= Battle of Vottem =

The battle of Vottem of 18 July 1346 was the first major engagement of the Liégeois revolt of 1345–1347, in which an entrenched force of infantry routed an elite cavalry formation, slaughtering 57 knights in the process.

The cause of the revolt was the election of Engelbert von der Mark as prince-bishop of Liège on 23 February 1345. He was the nephew of his predecessor, Adolf von der Mark, who in 1343 had repealed the constitution he had been forced to concede in 1330–1331. At Engelbert's election, both sides, citizens and bishop, began gathering armies and preparing for war.

==Primary sources==
The battle of Vottem was widely reported in contemporary sources. The major contemporary accounts are those of Jean le Bel and Mathias von Neuenberg, as well as the Récits d'un bourgeois de Valenciennes and Chronique de l'abbaye de Saint-Trond. Shorter contemporary accounts are found in Levold von Northof, Giovanni Villani, Johannes von Winterthur, Jean de Hocsem, Heinrich von Diessenhofen, Heinrich von Rebdorf, the Lübecker Ratschronik, the Notae Colonienses, the Annales Agrippinenses, the Brabantsche Yeesten of Jan van Boendale, the Miroir des nobles de Hesbaye of Jacques de Hemricourt and the Vita Clementis VI of Werner von Haselbeck.

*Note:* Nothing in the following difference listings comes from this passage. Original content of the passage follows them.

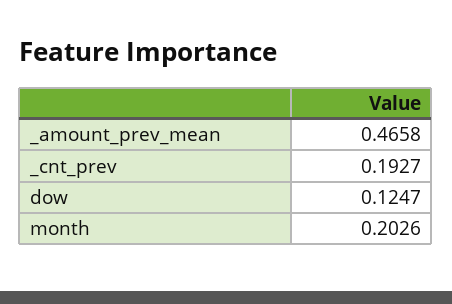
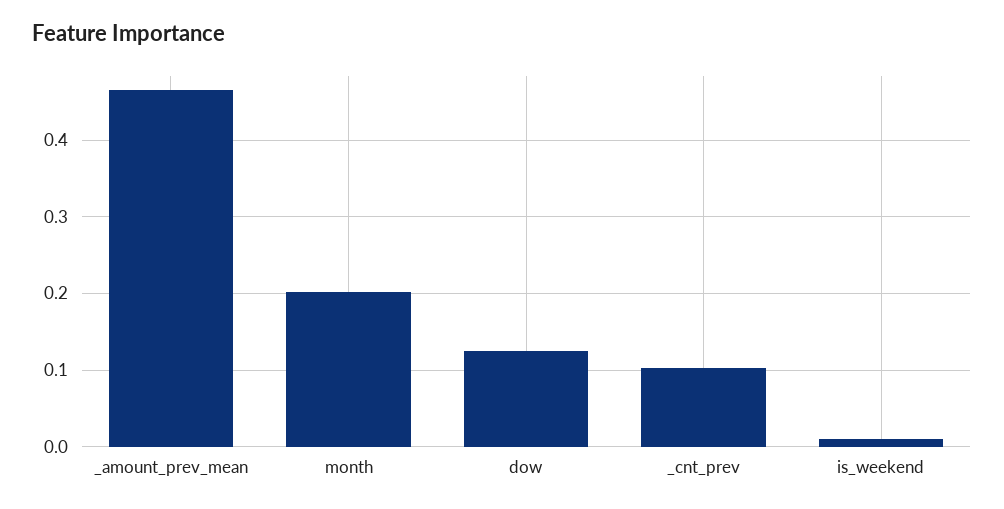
  {
    "_amount_prev_mean": 0.4658,
-   "_cnt_prev": 0.1927,
+   "_cnt_prev": 0.1,
    "dow": 0.1247,
-   "month": 0.2026
+   "month": 0.2026,
+   "is_weekend": 0.01
  }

Among later accounts, that of Jean d'Outremeuse is the most important. It is based in part on eyewitnesses and is found spread across three separate works: his chronicle, Chronique abrégêe; a poem dedicated to the battle, Delle batalhe à Votemme; and his world history, Ly Myreur des Histors.

==Order of battle==
Only one source estimates the size of the rebel army. Mathias von Neuenberg puts it at 40,000 soldiers. It include men from Huy, Dinant and Bouvignes. Other than the mayor of Liège, Arnoul de Hautepenne, the rebel ranks contained only four knights: Godefroid de Harduemont, Louis d'Agimont, Jean de Borgneval and Walthier de Hautepenne. According to the Récits d'un bourgeois de Valenciennes, the rebels were armed mainly with axes and hammers, some of iron or steel but others of bronze or lead.

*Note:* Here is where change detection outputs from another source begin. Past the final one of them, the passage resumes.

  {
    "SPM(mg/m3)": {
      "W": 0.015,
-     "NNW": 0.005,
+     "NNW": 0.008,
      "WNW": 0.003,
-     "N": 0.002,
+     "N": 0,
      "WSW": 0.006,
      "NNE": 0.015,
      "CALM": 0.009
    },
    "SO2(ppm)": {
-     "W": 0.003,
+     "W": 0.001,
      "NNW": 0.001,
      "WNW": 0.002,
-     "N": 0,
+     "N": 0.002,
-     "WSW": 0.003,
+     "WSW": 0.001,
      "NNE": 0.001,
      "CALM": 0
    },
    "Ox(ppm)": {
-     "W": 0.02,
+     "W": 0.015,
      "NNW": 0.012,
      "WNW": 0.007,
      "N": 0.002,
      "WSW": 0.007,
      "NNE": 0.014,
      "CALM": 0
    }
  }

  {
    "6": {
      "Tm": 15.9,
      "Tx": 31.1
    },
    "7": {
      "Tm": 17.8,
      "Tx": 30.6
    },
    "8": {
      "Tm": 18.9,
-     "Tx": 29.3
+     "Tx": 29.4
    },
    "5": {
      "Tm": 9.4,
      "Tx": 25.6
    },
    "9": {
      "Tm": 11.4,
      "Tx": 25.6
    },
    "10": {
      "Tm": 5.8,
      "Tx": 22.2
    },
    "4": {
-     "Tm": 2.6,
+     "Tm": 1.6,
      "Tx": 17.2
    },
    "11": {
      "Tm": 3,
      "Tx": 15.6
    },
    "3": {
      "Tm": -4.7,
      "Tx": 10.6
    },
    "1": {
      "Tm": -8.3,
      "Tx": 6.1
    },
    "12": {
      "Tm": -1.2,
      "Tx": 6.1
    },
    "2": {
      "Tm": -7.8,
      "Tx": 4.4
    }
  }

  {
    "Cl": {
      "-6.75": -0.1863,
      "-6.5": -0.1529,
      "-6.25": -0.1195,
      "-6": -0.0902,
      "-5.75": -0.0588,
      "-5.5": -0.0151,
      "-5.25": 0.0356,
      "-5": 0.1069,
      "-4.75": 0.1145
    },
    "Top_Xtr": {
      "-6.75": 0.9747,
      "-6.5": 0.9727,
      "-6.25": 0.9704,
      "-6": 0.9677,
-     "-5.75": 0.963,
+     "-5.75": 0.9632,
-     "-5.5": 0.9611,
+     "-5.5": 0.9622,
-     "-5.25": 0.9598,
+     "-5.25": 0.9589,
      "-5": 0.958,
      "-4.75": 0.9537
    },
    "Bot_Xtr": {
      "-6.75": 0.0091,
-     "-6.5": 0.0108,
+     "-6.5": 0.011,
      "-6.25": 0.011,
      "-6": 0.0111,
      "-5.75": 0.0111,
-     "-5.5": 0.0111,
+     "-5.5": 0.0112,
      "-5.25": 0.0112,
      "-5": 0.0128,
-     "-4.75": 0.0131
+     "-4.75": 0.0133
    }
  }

Mathias von Neuenberg estimates the size of the bishop's army at 9,000 soldiers, far smaller than the rebel force. Jean le Bel makes the discrepancy even larger, estimating that the bishop had only one twentieth of the troops available to the rebels. He says, however, that this included the "lords of Germany". Some of these lords known by name include the bishop's brother, Count Adolf II of Mark; the emperor's father, King John the Blind of Bohemia; Marquis William V of Jülich; Duke Reginald III of Guelders; Count Adolf VIII of Berg; Count William I of Namur; Diederik of Heinsberg, count of Loon; and Dirk IV of Valkenburg, burgrave of Zeeland. Besides these mounted men and their knights, the bishop did have foot soldiers.

==Description==
Vottem was a suburb outside the walls of Liège, lying along the road from Tongeren. Learning that the bishop had gathering an army at Tongeren and was marching on Liège, the rebels prepared to make a stand at Vottem and prevent the bishop from entering the city. According to Johannes von Winterthur, the rebels' decision to fight beneath the city walls raised their morale. Jean de Hocsem dates the rebels' encampment to 16 July. Various sources attest that they dug trenches for cover.

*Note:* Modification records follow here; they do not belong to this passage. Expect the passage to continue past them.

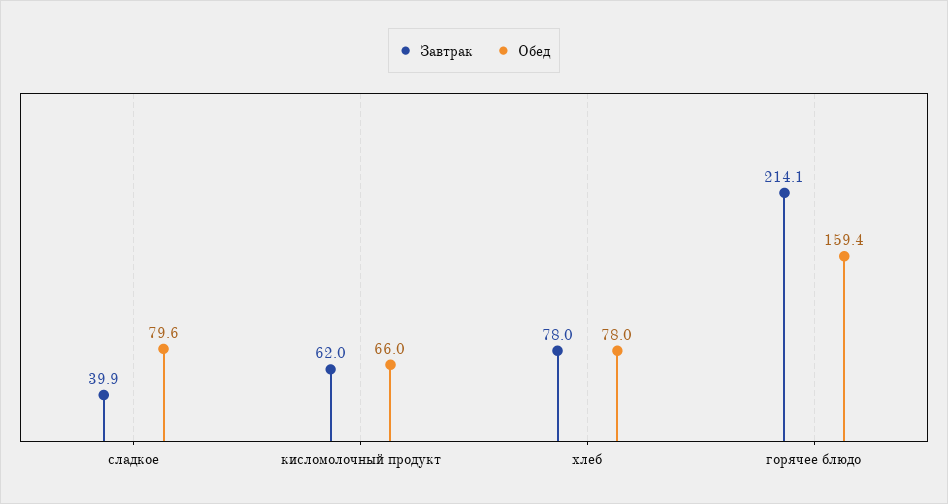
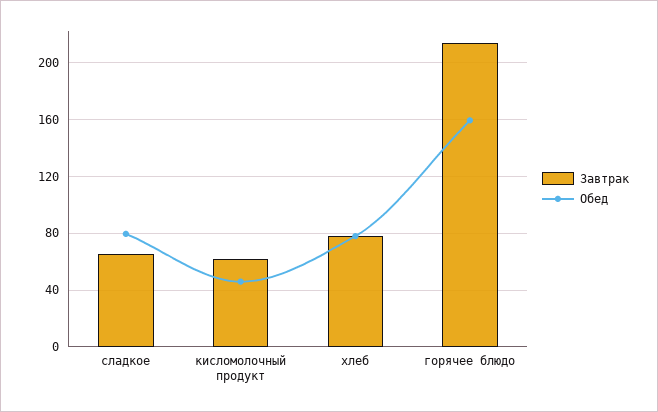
  {
    "Завтрак": {
-     "сладкое": 39.9,
+     "сладкое": 65,
      "кисломолочный продукт": 62,
      "хлеб": 78,
      "горячее блюдо": 214.1
    },
    "Обед": {
      "сладкое": 79.6,
-     "кисломолочный продукт": 66,
+     "кисломолочный продукт": 45,
      "хлеб": 78,
      "горячее блюдо": 159.4
    }
  }

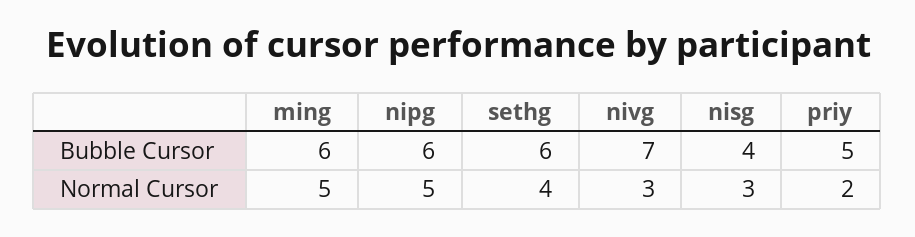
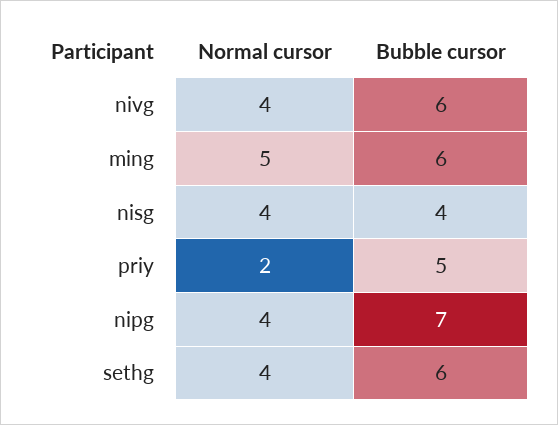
  {
    "ming": {
      "Bubble Cursor": 6,
      "Normal Cursor": 5
    },
    "nipg": {
-     "Bubble Cursor": 6,
+     "Bubble Cursor": 7,
-     "Normal Cursor": 5
+     "Normal Cursor": 4
    },
    "sethg": {
      "Bubble Cursor": 6,
      "Normal Cursor": 4
    },
    "nivg": {
-     "Bubble Cursor": 7,
+     "Bubble Cursor": 6,
-     "Normal Cursor": 3
+     "Normal Cursor": 4
    },
    "nisg": {
      "Bubble Cursor": 4,
-     "Normal Cursor": 3
+     "Normal Cursor": 4
    },
    "priy": {
      "Bubble Cursor": 5,
      "Normal Cursor": 2
    }
  }

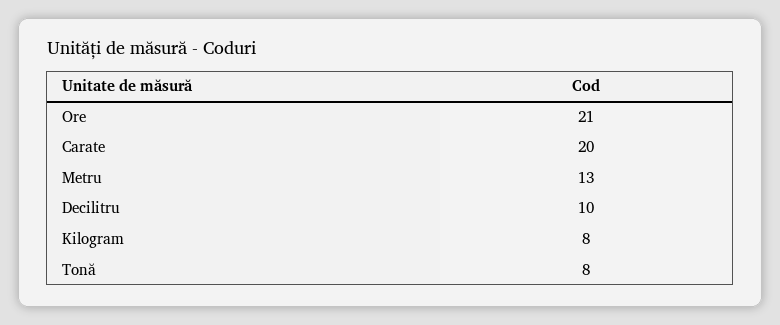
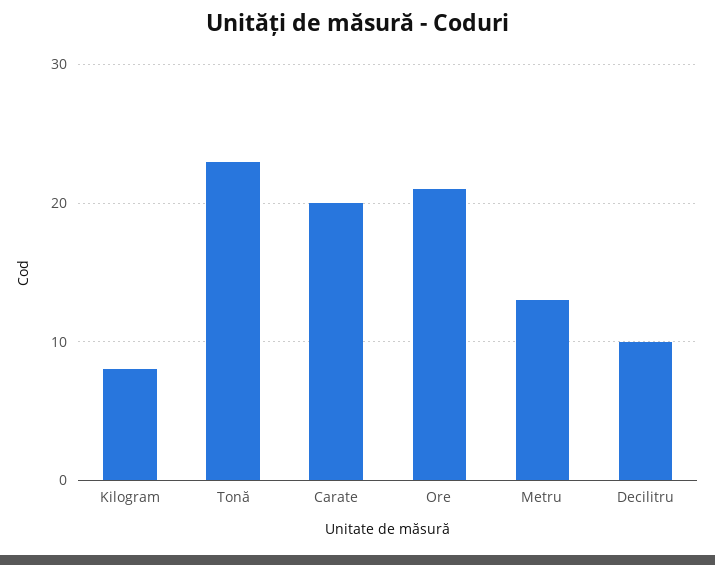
  {
    "Ore": 21,
    "Carate": 20,
    "Metru": 13,
    "Decilitru": 10,
    "Kilogram": 8,
-   "Tonă": 8
+   "Tonă": 23
  }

The bishop's army arrived before Vottem on 18 July. The cavalry formed up in three lines and charged, "incautiously" according to Werner von Haselbeck. The defenders were in tight formation in their trenches. The Chronique de l'abbaye de Saint-Trond notes that the attackers were overconfident. When the cavalry charge descended into confusion, the defenders left their trenches but maintained a tight line. The disorganized cavalry was readily unhorsed by the defenders and the battle became a rout. The cavalry abandoned the infantry on the field. Only then did the rebels break ranks to cut down stragglers. Dirk IV of Valkenburg refused at first to retreat and was killed. According to the Récits d'un bourgeois de Valenciennes, the rebels took no prisoners.

==Aftermath==
In total, 57 knights and over 300 infantry were killed in the bishop's army.

In 1347, Engelbert regained control of Liège at the battle of Tourinne, bringing the rebellion to an end.